MEDICAL MALPRACTICE INSURANCE RATES - Insurance companies are prohibited from increasing or modifying existing premiums or canceling policies until such time as new rate filings are approved by the Department of Insurance.

The act requires the director of the Department of Insurance to approve or disapprove rates for medical malpractice insurance. The act sets out factors for the Director to consider including the Missouri loss experience, rather than the loss experience in other states unless the failure to do so would jeopardize the insurer's financial stability. The Director must also ensure that the rates reflect the impact of any state and federal legislation regarding tort reform or medical malpractice insurance. The Director must approve or disapprove rate filings within 60 days unless additional time is needed based on applicant's failure to provide information. If the Director finds a rate to be excessive, the director may order a refund of the excessive portion of the rate to the policyholder.

NOTICE OF PREMIUM INCREASES - This act also prohibits insurers who issue medical malpractice policies from increasing premiums without providing 90 days written notice.

VENUE IN MEDICAL MALPRACTICE ACTIONS - In any action commenced against a health care provider for improper healthcare, no suit can be commenced in any county other than the county where the cause of action accrued or an adjoining county.

STATUTE OF LIMITATIONS - The act modifies the exception to the two year statute of limitations in cases involving minors. Currently, a minor under 18 years of age has until his or her 20th birthday to bring suit. The act provides that a minor less than 12 years of age has until his or her 14th birthday to bring suit.

JOINT AND SEVERAL LIABILITY - Only in medical malpractice actions, the act requires the court to enter judgment against each liable party based on their percentage of fault and on the principle of joint and several liability up to certain dollar amounts depending on the fault of the plaintiff and the percentage fault of the defendant.

NON-ECONOMIC DAMAGE CAPS - This provision removes the words "per occurrence" to ensure that there is a single cap, and not multiple caps per incidents of medical malpractice as held by the court in Scott v. SSM Healthcare. Provides for a cap on noneconomic damages of $350,000 and that periodic inflationary increases from the cap shall begin on August 28, 2004. A plaintiff may recover up to $700,000 in noneconomic damages where the damages suffered by the plaintiff were for: (1) wrongful death, (2) permanent and substantial physical deformity, loss of use of a limb or loss of a bodily organ system, or (3) permanent physical or mental functional injury that permanently prevents the injured person from being able to independently care for himself or herself and perform life sustaining activities.

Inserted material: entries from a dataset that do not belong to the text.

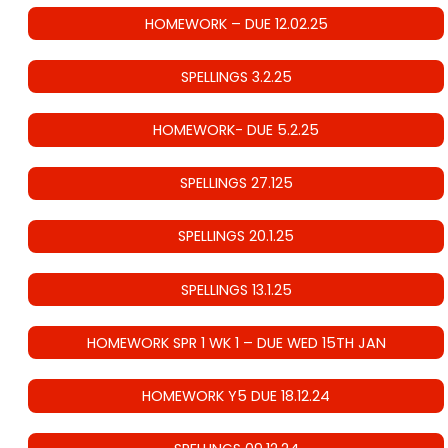
HOMEWORK – DUE 12.02.25
SPELLINGS 3.2.25
HOMEWORK- DUE 5.2.25
SPELLINGS 27.125
SPELLINGS 20.1.25
SPELLINGS 13.1.25
HOMEWORK SPR 1 WK 1 – DUE WED 15TH JAN
HOMEWORK Y5 DUE 18.12.24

AFFIDAVIT OF MERIT - The act modifies the requirements of the affidavit. The health care provider offering the opinion must have training and experience in a like area of expertise and must have been actively practicing within 10 years of the date of the affidavit. The affidavit is subject to review by the court, upon motion of a party, to determine compliance with this section. The affidavit must be filed within 90 days of the defendant filing an affidavit indicating that all records pertaining to the patient have been disclosed to the patient. If the plaintiff fails to file such affidavit in time, the action as to that defendant shall be stayed and, upon motion of the defendant, shall be dismissed without prejudice.

BENEVOLENT GESTURES - This provision would make statements, writings, or benevolent gestures expressing sympathy or a general sense of benevolence relating to the pain, suffering, or death of a person involved in an accident inadmissible as evidence in a civil action. Statements of fault, however, shall not be inadmissible.

EFFECTIVE DATE OF ACT - The provisions of this act concerning tort reform shall only apply to cases filed after August 28, 2004.

This act contains an emergency clause.

This act is similar to SB 280 (2003), SB 257 (2003) and SB 387 (2003).